## PROBLEMS TO SOLVE
• A. Answer these from the text on spending money and happiness:
(i) How many pages long is the paper?
(ii) What share of participants reported increased happiness after an experiential purchase?
(iii) What is spending money on other people's wellbeing called?
• B. Retype the part of the text on spending money and happiness between "2. Help Others" and "improve their mood.", inclusive.

## EXTRACTED TEXT
Wryly entitled "If Money Doesn't Make You Happy Then You Probably Aren't Spending It Right," this collaboration between the academics Elizabeth Dunn of the University of British Columbia, Daniel Gilbert of Harvard, and Timothy Wilson of the University of Virginia is uncommonly accessible and easy to read for lay people. But since time is precious and the paper runs a bit long at 33 pages, we've summarized its 8 principles and the reasoning behind them for you below.

1. Buy Experiences Instead of Things.

It turns out that people tend to derive more happiness from experiences — seeing a concert, perhaps, or going to the beach for a day — than they do from purchased objects. One study asked participants to evaluate their happiness after both an experiential purchase and a material purchase; 57% reported increased happiness after the experience, while only 34% reported the same after the material purchase. One reason for this may be that even relatively neutral experiences can occupy the mind, which reduces the likelihood of the sort of rumination that can produce negative emotions. "A wandering mind is an unhappy mind," as the paper puts it. (Those who practice mindfulness may find this line of reasoning familiar.) Another reason is that we get used to having material purchases around relatively quickly and stop deriving new enjoyment from them, while the memory of a fun experience can put a smile on our faces for much longer after the fact.

2. Help Others Instead of Yourself.

Surprisingly, spending money on other people's wellbeing — called "prosocial spending" — can light up parts of the brain associated with receiving rewards. One leading rationale for this phenomenon has to do with humanity's fundamentally social nature; giving gifts can increase your awareness of your deep and lasting social bonds with others, which are in turn vital to your mental health. It can also reinforce those bonds, which in turn can give your mood a boost. Most people are unaware of this process and actually believe that spending money on themselves is a better way to improve their mood.

3. Buy Many Small Pleasures Instead of Few Big Ones.

This recommendation also seems rather counterintuitive at first, since small purchases often seem trivial in scope compared to big-ticket items like new cars and houses. However, it turns out that the opposite is true in practice — frequently paying for little daily pleasures has a stronger association with happiness than does investing in big one-off purchases once in a blue moon. You can thank humanity's ability to adapt for this quirk. While a major pickup like a new car may generate a bigger rush of delight than something more mundane, it's only a matter of time before you get used to it and cease to appreciate it as much. By contrast, each expenditure on a smaller bit of fun — such as a night out with friends — is likely to produce a slightly different experience from the last. The bit of novelty you get from each of these purchases allow them to collectively outweigh the heftier item over time.

4. Buy Less Product Insurance.

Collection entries
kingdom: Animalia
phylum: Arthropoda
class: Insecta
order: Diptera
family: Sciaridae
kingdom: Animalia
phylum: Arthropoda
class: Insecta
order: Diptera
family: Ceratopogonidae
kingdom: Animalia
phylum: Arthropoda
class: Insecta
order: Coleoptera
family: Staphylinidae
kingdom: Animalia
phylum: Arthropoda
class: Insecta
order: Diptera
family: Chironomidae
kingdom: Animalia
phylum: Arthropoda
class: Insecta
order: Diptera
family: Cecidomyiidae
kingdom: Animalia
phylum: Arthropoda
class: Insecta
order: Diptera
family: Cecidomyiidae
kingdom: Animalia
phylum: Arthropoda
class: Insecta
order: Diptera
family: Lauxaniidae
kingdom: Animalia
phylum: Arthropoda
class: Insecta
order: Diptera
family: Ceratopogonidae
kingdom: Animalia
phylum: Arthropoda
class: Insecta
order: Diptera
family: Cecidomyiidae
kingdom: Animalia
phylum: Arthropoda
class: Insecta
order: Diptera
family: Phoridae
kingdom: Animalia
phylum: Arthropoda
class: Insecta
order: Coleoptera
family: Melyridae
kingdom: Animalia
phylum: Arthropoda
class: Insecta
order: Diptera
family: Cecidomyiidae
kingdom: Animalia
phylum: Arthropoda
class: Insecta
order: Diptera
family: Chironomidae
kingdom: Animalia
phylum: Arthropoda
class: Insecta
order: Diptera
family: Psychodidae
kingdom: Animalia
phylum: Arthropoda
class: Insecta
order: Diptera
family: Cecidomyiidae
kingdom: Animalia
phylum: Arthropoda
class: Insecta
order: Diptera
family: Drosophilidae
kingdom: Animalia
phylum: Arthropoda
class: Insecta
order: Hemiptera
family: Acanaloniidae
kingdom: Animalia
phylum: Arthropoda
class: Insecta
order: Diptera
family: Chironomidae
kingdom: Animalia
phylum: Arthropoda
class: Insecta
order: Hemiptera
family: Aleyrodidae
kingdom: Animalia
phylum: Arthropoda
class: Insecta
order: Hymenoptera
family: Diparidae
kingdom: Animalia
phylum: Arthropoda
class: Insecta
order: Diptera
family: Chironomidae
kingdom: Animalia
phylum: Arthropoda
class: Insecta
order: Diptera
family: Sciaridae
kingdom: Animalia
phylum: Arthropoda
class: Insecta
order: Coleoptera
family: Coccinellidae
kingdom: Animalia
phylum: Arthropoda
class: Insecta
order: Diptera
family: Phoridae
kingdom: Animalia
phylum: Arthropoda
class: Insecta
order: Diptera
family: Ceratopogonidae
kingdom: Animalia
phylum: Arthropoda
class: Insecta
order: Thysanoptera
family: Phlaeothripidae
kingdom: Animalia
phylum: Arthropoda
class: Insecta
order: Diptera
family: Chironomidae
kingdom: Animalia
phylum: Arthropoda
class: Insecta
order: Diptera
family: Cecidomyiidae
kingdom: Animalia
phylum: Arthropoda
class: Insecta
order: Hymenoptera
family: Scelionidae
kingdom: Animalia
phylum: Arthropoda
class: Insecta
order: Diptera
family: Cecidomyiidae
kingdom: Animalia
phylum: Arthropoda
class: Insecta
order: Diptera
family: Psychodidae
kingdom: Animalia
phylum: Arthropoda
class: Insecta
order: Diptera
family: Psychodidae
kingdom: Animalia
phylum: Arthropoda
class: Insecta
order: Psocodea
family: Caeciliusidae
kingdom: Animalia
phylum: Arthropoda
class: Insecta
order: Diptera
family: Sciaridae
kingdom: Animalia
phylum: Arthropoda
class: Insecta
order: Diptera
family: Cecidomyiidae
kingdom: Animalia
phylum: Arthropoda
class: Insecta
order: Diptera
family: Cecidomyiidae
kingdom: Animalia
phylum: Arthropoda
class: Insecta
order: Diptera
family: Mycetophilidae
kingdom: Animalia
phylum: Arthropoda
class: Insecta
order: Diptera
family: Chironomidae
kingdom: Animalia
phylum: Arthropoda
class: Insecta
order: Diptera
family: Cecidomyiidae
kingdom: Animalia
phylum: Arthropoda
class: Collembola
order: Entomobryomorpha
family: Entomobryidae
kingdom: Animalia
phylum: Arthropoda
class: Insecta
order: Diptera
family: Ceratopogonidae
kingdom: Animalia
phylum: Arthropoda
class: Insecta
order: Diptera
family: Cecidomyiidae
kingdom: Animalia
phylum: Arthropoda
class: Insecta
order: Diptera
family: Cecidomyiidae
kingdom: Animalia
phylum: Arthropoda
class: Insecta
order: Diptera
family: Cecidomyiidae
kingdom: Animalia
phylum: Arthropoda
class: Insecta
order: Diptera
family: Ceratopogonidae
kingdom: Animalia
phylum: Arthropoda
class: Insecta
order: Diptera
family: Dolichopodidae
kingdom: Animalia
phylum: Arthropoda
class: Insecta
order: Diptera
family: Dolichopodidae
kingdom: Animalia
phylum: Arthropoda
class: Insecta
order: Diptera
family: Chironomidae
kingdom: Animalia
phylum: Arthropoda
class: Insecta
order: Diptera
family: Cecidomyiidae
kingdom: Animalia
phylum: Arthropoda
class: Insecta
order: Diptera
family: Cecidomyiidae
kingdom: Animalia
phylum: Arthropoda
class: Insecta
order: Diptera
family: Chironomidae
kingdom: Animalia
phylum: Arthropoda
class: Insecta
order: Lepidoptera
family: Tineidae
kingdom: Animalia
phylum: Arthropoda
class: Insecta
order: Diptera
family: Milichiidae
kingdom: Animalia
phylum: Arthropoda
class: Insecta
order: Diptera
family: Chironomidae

## ANSWERS TO THE TASKS
• A.
(i) 33 pages
(ii) 57%
(iii) Prosocial spending

• B.
2. Help Others Instead of Yourself.

Surprisingly, spending money on other people's wellbeing — called "prosocial spending" — can light up parts of the brain associated with receiving rewards. One leading rationale for this phenomenon has to do with humanity's fundamentally social nature; giving gifts can increase your awareness of your deep and lasting social bonds with others, which are in turn vital to your mental health. It can also reinforce those bonds, which in turn can give your mood a boost. Most people are unaware of this process and actually believe that spending money on themselves is a better way to improve their mood.